Short biography

Daniel McCarthy is an Assistant Professor of Marketing at Emory University’s Goizueta School of Business. He is specialized in applying leading statistical methodology to help marketing departments solve contemporary problems. 

McCarthy’s research focuses on customer lifetime value, solving issues around missing and aggregated data, and the interface for marketing and finance. All these research interests are brought together by the “customer-based corporate valuation,” a methodology that allows companies to calculate their value based on predictive customer behavior.

McCarthy’s work was featured in major publications like Harvard Business Review, Wall Street Journal, FT, Fortune, Barron’s, Inc Magazine, The Economist, CNBC, and CFO Magazine. He won multiple awards such as Don Lehmann, Gary Lilien Practice Prize, MSI Alden G. Clayton, ASA, ISMS.

In 2015, he co-founded Zodiac, a predictive analytics company that Nike acquired in 2018. Subsequently, McCarthy co-founded Theta Equity Partners, a company that specialized in Customer-Based Corporate Valuation®.

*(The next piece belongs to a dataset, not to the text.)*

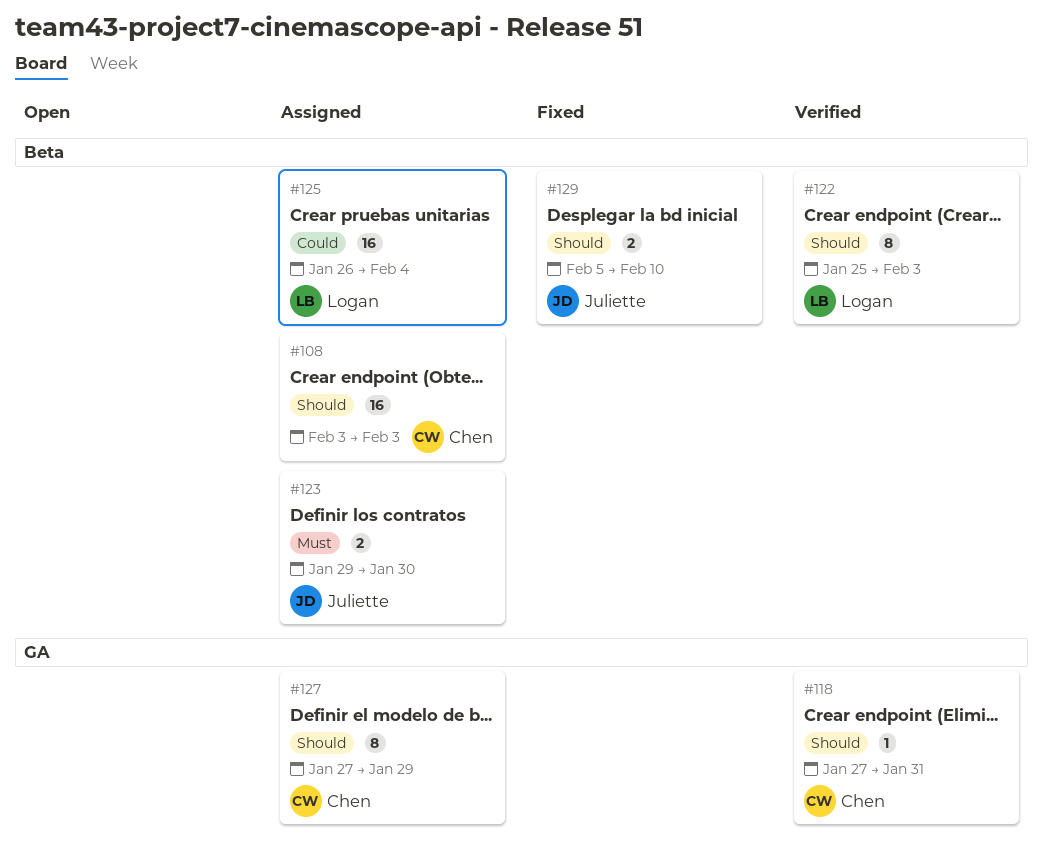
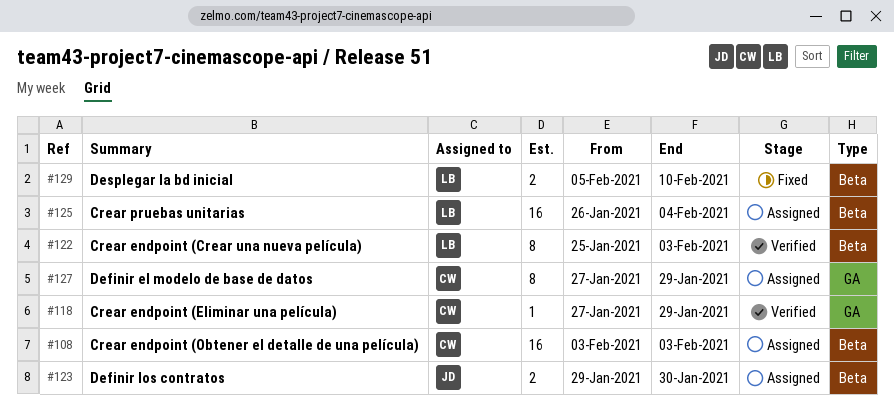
#118, due: Jan 31 -> Jan 29
#129, owner: Juliette -> Logan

customer value optimization

Daniel McCarthy’s contribution to the Customer Value Optimization world

Valuing Subscription-Based Businesses Using Publicly Disclosed Customer Data

By Daniel M. McCarthy, Peter S. Fader, Bruce G.S. Hardie

In this paper, McCarthy, Fader, and Hardie explore the increasing interest in customer acquisition, customer retention, and customer lifetime value among subscription-based businesses. 

The authors show how “customer-based corporate valuation” can be used by companies that want to link their business’s value with their customers’ value. 

The paper suggests a framework that can be used by marketing and accounting departments and show how customer-based corporate valuation work for companies as DISH Network and Sirius XM Holdings.

Customer-Based Corporate Valuation for Publicly Traded Non-contractual Firms

By Daniel M. McCarthy, Peter S. Fader

In this paper, Daniel McCarthy and Peter Fader explore the growing interest in financial valuation based on customer lifetime value for noncontractual companies.

The authors show that noncontractual businesses have more challenges in applying this method compared to subscription-based companies. This happens because transactional patterns like purchase frequency or monetary value are more irregular among noncontractual companies.

The authors apply their methodology “to publicly disclosed data from e-commerce retailers and Wayfair, provide valuation point estimates and valuation intervals for the firms, and compare the unit economics of newly acquired customers.

Scalable Data Fusion with Selection Correction: An Application to Customer Base Analysis

By Daniel Minh McCarthy, Elliot Shin Oblander 

In this paper, Daniel Minh McCarthy and Elliot Shin Oblander apply their method “to estimate a model of customer acquisition and churn” for subscription-based companies. They use public data from Spotify to apply their method and show its efficiency.

We propose an aggregate-disaggregate data fusion method that corrects for selection bias and is both computationally scalable and statistically efficient.

Exploring the Equivalence of Two Common Mixture Models for Duration Data

By Peter S. Fader, Bruce G. S. Hardie, Daniel McCarthy &Ramnath Vaidyanathan

In this paper, the authors explore the beta-geometric (BG) distribution and the Pareto distribution of the second kind (P(II)).

After exploring the models empirically and analytically, they conclude that despite some key differences, “the two models are strikingly similar in terms of their fit and predictive performance as well as their parameter estimates.

Power-weighted densities for time series data

By Daniel McCarthy, Shane T. Jensen

In this paper, Daniel McCarthy and Shane T. Jensen explore the predictive accuracy of time series models. They suggest a new, fast and effective power-weighted density (PWD) approach “to allow for nonstationarity in the parameters of a chosen time series model.” 

“In a financial application to thirty industry portfolios, our PWD method has a significantly favorable predictive performance and draws a number of substantive conclusions about the evolution of the coefficients and the importance of market factors over time.